La vicenda risale alla notte tra sabato e domenica scorsi. A Civitanova era in atto un controllo interforze disposto dal questore Luigi Mangino per contrastare la cosiddetta “malamovida” sulla base di quanto stabilito in sede di Comitato provinciale per l’ordine e la sicurezza pubblica coordinato dal prefetto Giovanni Signer. In città i poliziotti della questura e del commissariato, quest’ultimo diretto dal commissario capo Riccardo Zenobi, insieme a carabinieri e finanzieri, stavano svolgendo diversi controlli nelle zone di ritrovo dei giovani quando intorno alla 3.30 era scattata la richiesta di aiuto. Gli operatori sono intervenuti in via Marinetti (la strada che collega via Aldo Moro, all’altezza dei vigili del fuoco, a via Zavatti) per una rapina avvenuta qualche istante prima nei confronti di un gruppo di ragazzi, uno in particolare era sanguinante con evidenti lesioni e ferite sul volto. Le vittime avevano riferito di essere stati aggrediti, picchiati e rapinati nel parcheggio di un locale notturno non distante, da tre persone una delle quali armata di coltello ed era stato utilizzato come frusta un cavo di alimentazione dei cellulari. Gli agenti si sono messi all’inseguimento dei rapinatori che si erano allontanati di corsa alla vista delle forze dell’ordine. Due dei malviventi sono riusciti a scappare facendo perdere le proprie tracce, mentre il terzo è stato intercettato e bloccato da un equipaggio della Guardia di finanza. Il giovanissimo aveva macchie di sangue fresco sulla mano destra, abrasioni compatibili con il pestaggio e nel marsupio che aveva con sé, identico a quello descritto dalla vittima, aveva tre cellulari, denaro e il cavo Usb ancora insanguinato.

Il riconoscimento

Accompagnato in commissariato per l’identificazione e i successivi accertamenti, è risultato essere di origini bosniache, senza fissa dimora e da pochi giorni maggiorenne, è stato riconosciuto dalla vittima che nel frattempo, dimesso dal pronto soccorso, era andato anche lui in commissariato per sporgere la querela.

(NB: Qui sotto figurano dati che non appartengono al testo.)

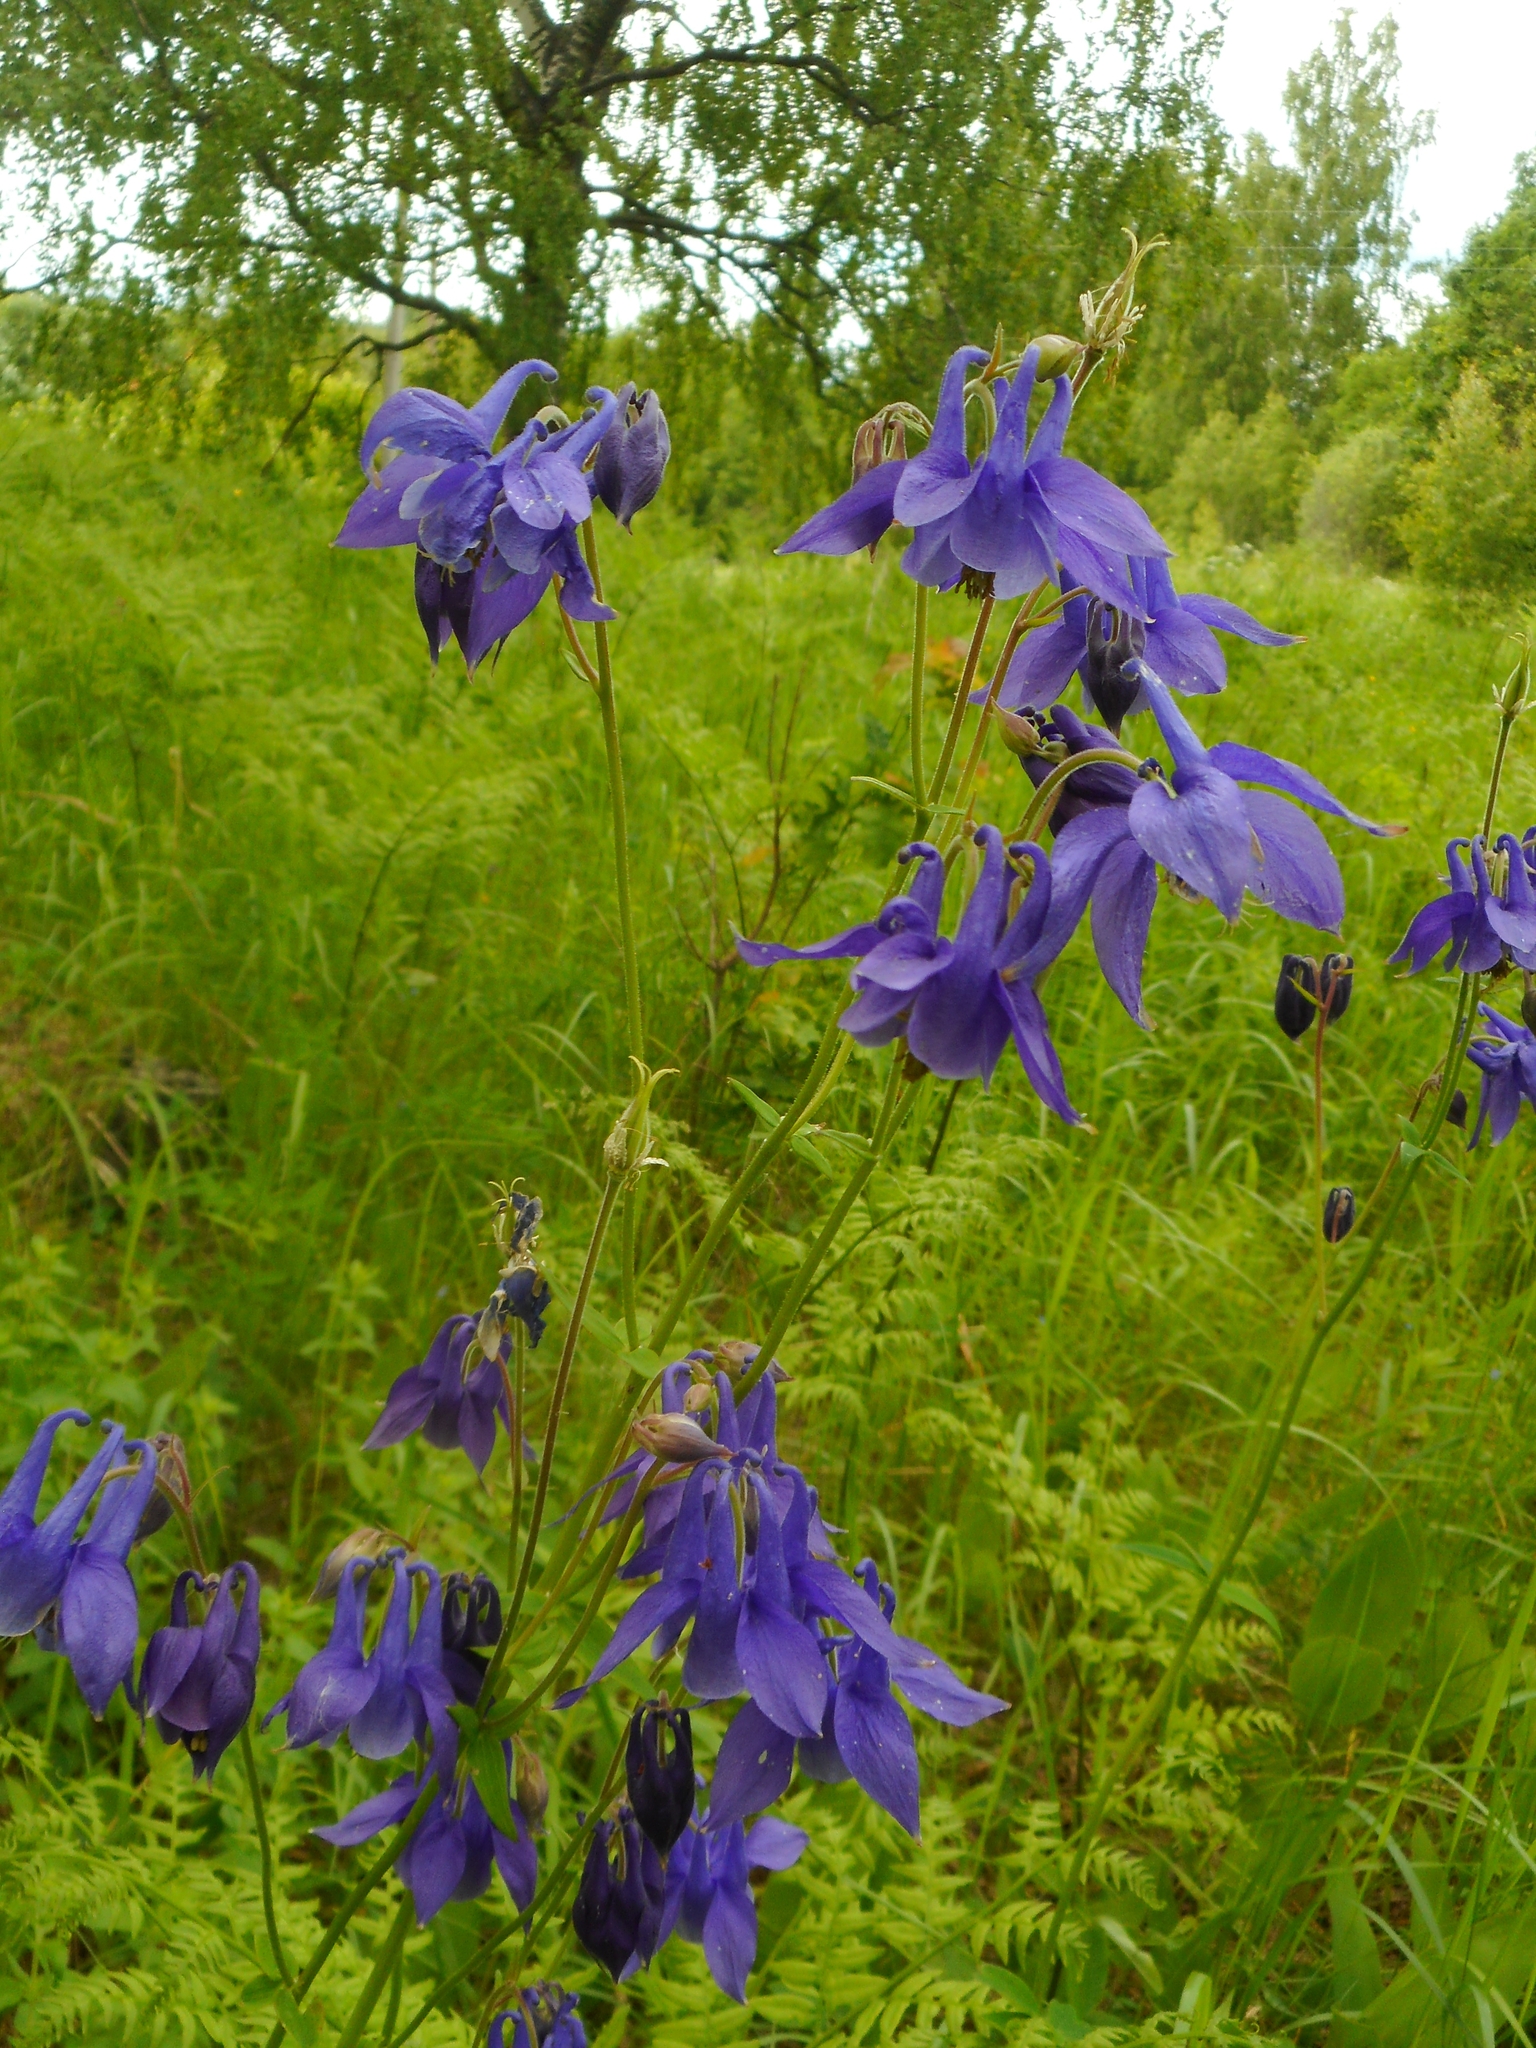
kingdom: Plantae
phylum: Tracheophyta
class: Magnoliopsida
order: Ranunculales
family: Ranunculaceae
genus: Aquilegia
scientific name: Aquilegia vulgaris
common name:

Il 18enne è stato quindi arrestato per rapina e lesioni aggravate e, su disposizione del pm di turno Alessandra Alloggio, è stato portato al carcere di Montacuto ad Ancona in attesa dell’udienza di convalida fissata per domani mattina. È difeso dall’avvocato Anna Indiveri. Dai controlli è emerso che aveva un permesso di soggiorno scaduto e un avviso orale emesso dal questore di Macerata lo scorso anno. Sono in corso le indagini per identificare i complici.